▸ **What this task involves**
Format every line of the rows below as a numbered list, skipping any blank lines.

▸ **Records for processing**
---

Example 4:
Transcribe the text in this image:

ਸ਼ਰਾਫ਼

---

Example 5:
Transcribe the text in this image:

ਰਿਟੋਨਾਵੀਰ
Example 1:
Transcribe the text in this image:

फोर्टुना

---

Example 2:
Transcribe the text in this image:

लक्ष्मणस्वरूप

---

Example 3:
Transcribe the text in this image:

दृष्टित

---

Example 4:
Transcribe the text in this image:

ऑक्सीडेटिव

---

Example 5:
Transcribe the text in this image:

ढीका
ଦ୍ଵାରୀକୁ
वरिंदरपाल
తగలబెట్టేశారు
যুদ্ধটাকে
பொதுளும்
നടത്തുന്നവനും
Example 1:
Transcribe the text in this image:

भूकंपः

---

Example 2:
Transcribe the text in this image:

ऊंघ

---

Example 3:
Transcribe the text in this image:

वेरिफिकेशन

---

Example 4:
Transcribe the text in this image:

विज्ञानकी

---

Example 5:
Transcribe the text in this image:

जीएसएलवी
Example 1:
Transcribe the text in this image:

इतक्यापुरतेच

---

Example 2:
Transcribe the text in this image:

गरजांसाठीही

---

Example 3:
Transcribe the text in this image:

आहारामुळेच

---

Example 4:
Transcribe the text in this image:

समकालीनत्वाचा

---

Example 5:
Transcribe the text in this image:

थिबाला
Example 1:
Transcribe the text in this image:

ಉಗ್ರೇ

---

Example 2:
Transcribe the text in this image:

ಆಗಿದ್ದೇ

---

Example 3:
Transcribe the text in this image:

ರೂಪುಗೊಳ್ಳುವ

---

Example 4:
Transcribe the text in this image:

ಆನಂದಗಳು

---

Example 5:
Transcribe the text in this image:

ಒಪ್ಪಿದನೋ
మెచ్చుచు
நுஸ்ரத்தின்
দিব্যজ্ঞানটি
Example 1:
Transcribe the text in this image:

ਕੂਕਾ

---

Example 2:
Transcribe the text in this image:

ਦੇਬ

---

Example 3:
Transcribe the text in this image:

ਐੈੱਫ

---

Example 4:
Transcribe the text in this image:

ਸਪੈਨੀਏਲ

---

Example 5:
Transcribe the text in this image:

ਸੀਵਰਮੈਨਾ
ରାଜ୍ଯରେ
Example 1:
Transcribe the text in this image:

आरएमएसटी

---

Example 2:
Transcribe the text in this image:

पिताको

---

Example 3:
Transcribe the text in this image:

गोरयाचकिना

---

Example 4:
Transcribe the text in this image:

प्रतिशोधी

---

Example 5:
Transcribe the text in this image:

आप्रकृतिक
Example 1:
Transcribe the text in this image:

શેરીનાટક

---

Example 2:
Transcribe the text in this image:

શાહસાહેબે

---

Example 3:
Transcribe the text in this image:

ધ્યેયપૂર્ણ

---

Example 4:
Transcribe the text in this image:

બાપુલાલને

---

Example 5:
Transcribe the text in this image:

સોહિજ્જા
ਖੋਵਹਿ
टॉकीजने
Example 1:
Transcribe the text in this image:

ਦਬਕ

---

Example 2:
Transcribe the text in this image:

▸ **The completed task**
1. ---
2. Example 4:
3. Transcribe the text in this image:
4. ਸ਼ਰਾਫ਼
5. ---
6. Example 5:
7. Transcribe the text in this image:
8. ਰਿਟੋਨਾਵੀਰ
9. Example 1:
10. Transcribe the text in this image:
11. फोर्टुना
12. ---
13. Example 2:
14. Transcribe the text in this image:
15. लक्ष्मणस्वरूप
16. ---
17. Example 3:
18. Transcribe the text in this image:
19. दृष्टित
20. ---
21. Example 4:
22. Transcribe the text in this image:
23. ऑक्सीडेटिव
24. ---
25. Example 5:
26. Transcribe the text in this image:
27. ढीका
28. ଦ୍ଵାରୀକୁ
29. वरिंदरपाल
30. తగలబెట్టేశారు
31. যুদ্ধটাকে
32. பொதுளும்
33. നടത്തുന്നവനും
34. Example 1:
35. Transcribe the text in this image:
36. भूकंपः
37. ---
38. Example 2:
39. Transcribe the text in this image:
40. ऊंघ
41. ---
42. Example 3:
43. Transcribe the text in this image:
44. वेरिफिकेशन
45. ---
46. Example 4:
47. Transcribe the text in this image:
48. विज्ञानकी
49. ---
50. Example 5:
51. Transcribe the text in this image:
52. जीएसएलवी
53. Example 1:
54. Transcribe the text in this image:
55. इतक्यापुरतेच
56. ---
57. Example 2:
58. Transcribe the text in this image:
59. गरजांसाठीही
60. ---
61. Example 3:
62. Transcribe the text in this image:
63. आहारामुळेच
64. ---
65. Example 4:
66. Transcribe the text in this image:
67. समकालीनत्वाचा
68. ---
69. Example 5:
70. Transcribe the text in this image:
71. थिबाला
72. Example 1:
73. Transcribe the text in this image:
74. ಉಗ್ರೇ
75. ---
76. Example 2:
77. Transcribe the text in this image:
78. ಆಗಿದ್ದೇ
79. ---
80. Example 3:
81. Transcribe the text in this image:
82. ರೂಪುಗೊಳ್ಳುವ
83. ---
84. Example 4:
85. Transcribe the text in this image:
86. ಆನಂದಗಳು
87. ---
88. Example 5:
89. Transcribe the text in this image:
90. ಒಪ್ಪಿದನೋ
91. మెచ్చుచు
92. நுஸ்ரத்தின்
93. দিব্যজ্ঞানটি
94. Example 1:
95. Transcribe the text in this image:
96. ਕੂਕਾ
97. ---
98. Example 2:
99. Transcribe the text in this image:
100. ਦੇਬ
101. ---
102. Example 3:
103. Transcribe the text in this image:
104. ਐੈੱਫ
105. ---
106. Example 4:
107. Transcribe the text in this image:
108. ਸਪੈਨੀਏਲ
109. ---
110. Example 5:
111. Transcribe the text in this image:
112. ਸੀਵਰਮੈਨਾ
113. ରାଜ୍ଯରେ
114. Example 1:
115. Transcribe the text in this image:
116. आरएमएसटी
117. ---
118. Example 2:
119. Transcribe the text in this image:
120. पिताको
121. ---
122. Example 3:
123. Transcribe the text in this image:
124. गोरयाचकिना
125. ---
126. Example 4:
127. Transcribe the text in this image:
128. प्रतिशोधी
129. ---
130. Example 5:
131. Transcribe the text in this image:
132. आप्रकृतिक
133. Example 1:
134. Transcribe the text in this image:
135. શેરીનાટક
136. ---
137. Example 2:
138. Transcribe the text in this image:
139. શાહસાહેબે
140. ---
141. Example 3:
142. Transcribe the text in this image:
143. ધ્યેયપૂર્ણ
144. ---
145. Example 4:
146. Transcribe the text in this image:
147. બાપુલાલને
148. ---
149. Example 5:
150. Transcribe the text in this image:
151. સોહિજ્જા
152. ਖੋਵਹਿ
153. टॉकीजने
154. Example 1:
155. Transcribe the text in this image:
156. ਦਬਕ
157. ---
158. Example 2:
159. Transcribe the text in this image:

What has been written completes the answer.